> _Exercise_
Please transcribe the entries exactly and omit the images they contain.

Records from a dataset
■ ■ ■ ■
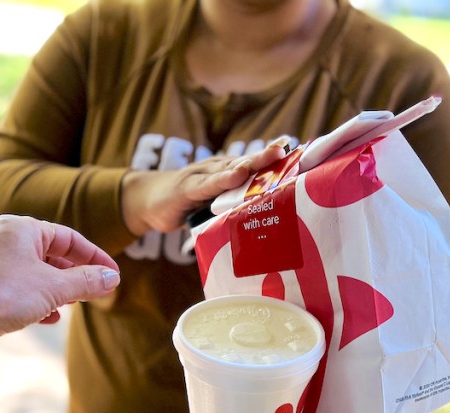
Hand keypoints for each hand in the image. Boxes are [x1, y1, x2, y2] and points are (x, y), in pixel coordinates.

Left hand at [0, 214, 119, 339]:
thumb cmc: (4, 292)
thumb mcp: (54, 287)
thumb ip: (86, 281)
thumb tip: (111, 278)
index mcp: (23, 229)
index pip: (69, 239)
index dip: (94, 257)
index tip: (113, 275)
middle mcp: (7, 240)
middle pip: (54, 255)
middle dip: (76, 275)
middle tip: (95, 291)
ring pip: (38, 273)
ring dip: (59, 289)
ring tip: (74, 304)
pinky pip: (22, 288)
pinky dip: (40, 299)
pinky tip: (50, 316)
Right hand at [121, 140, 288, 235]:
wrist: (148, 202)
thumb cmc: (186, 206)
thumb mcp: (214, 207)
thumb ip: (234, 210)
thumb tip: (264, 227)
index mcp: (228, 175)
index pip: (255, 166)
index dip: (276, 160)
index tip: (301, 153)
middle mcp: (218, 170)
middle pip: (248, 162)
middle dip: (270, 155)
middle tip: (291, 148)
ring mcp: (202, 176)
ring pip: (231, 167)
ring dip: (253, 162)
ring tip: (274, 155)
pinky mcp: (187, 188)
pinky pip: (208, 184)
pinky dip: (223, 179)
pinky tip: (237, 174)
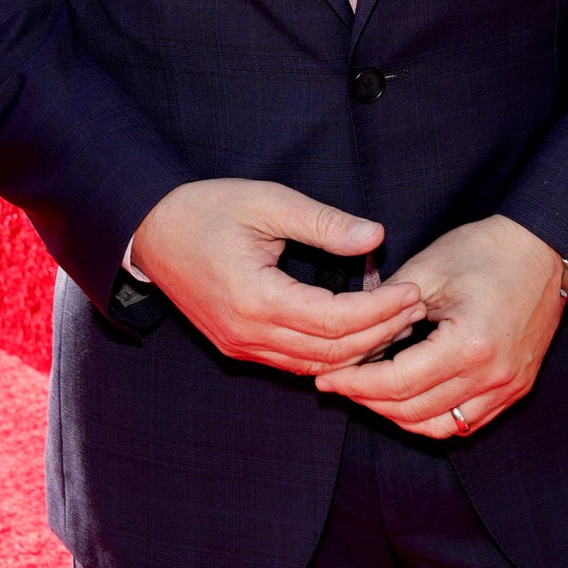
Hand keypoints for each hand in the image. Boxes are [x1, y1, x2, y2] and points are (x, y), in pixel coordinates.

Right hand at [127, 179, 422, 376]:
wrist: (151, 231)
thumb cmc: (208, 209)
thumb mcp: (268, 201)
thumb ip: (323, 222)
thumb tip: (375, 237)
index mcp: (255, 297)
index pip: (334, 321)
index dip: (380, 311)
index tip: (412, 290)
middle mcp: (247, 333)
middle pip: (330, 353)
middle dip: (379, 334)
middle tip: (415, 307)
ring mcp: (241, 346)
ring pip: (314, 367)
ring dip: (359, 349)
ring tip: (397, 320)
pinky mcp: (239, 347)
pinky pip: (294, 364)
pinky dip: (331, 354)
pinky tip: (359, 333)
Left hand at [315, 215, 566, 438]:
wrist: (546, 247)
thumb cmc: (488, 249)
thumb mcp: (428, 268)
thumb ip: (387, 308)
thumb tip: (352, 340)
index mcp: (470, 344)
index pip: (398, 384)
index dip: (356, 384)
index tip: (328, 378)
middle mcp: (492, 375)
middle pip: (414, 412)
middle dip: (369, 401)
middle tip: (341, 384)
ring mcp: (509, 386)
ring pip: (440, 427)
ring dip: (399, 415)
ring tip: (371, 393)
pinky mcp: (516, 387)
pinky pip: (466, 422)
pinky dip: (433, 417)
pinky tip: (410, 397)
■ ■ ■ ■
> _Worked solution_
Hand keypoints for each hand in the image. Boxes are [x1, y1, x2, y2] and points are (x, y), in pixel coordinates.

Left hand at [0, 214, 119, 339]:
thumb cmc: (4, 292)
thumb mcp: (54, 287)
thumb ip: (86, 281)
thumb tip: (111, 278)
index mcp: (23, 229)
index pip: (69, 239)
index dip: (94, 257)
index tip: (113, 275)
middle mcp: (7, 240)
middle pip: (54, 255)
middle dip: (76, 275)
middle tip: (95, 291)
ring pip: (38, 273)
ring dip: (59, 289)
ring tip: (74, 304)
pinky pip: (22, 288)
pinky dip: (40, 299)
pinky tip: (50, 316)
Right hand at [121, 140, 288, 235]:
wrist: (148, 202)
thumb cmc: (186, 206)
thumb mcp: (214, 207)
thumb ip: (234, 210)
thumb tip: (264, 227)
index mcp: (228, 175)
index pip: (255, 166)
index dip: (276, 160)
index tip: (301, 153)
middle mcp: (218, 170)
middle pip: (248, 162)
middle dip: (270, 155)
middle tip: (291, 148)
ring mcp: (202, 176)
ring pip: (231, 167)
ring dip: (253, 162)
ring tip: (274, 155)
pinky mcp: (187, 188)
pinky pip: (208, 184)
pinky dip: (223, 179)
pinky tip: (237, 174)
Hand keypoints for each hand in the image. Boxes are [x1, y1, x2, y2] and points are (x, y), in pixel coordinates.

Right hand at [127, 179, 422, 376]:
wrist: (151, 231)
thumb cmc: (208, 209)
thumb mcp: (268, 201)
thumb ip: (323, 222)
thumb tip: (375, 237)
index mcp: (255, 297)
index pip: (334, 321)
index dip: (380, 311)
index tip: (412, 290)
middle mcp: (247, 333)
middle pip: (330, 353)
middle dip: (379, 334)
middle tip: (415, 307)
ring mcp: (241, 346)
ring pip: (314, 367)
ring dip: (359, 349)
ring tip: (397, 320)
pinky mcp: (239, 347)
pinky pip: (294, 364)
pinky dip: (331, 354)
pinky tip: (359, 333)
Left hand at [315, 215, 566, 438]:
wrist: (546, 247)
thumb cmc: (488, 249)
thumb mcp: (428, 268)
thumb ip: (387, 308)
thumb tip: (352, 340)
index mcp: (470, 344)
index pip: (398, 384)
index dip: (356, 384)
index tip: (328, 378)
middle mcp: (492, 375)
middle pip: (414, 412)
middle dip: (369, 401)
middle tip: (341, 384)
ring mcp: (509, 386)
ring pip: (440, 427)
ring dip: (399, 415)
ring tip: (371, 393)
pinky mcp: (516, 387)
pinky pip: (466, 422)
pinky dip: (433, 417)
pinky tip: (410, 397)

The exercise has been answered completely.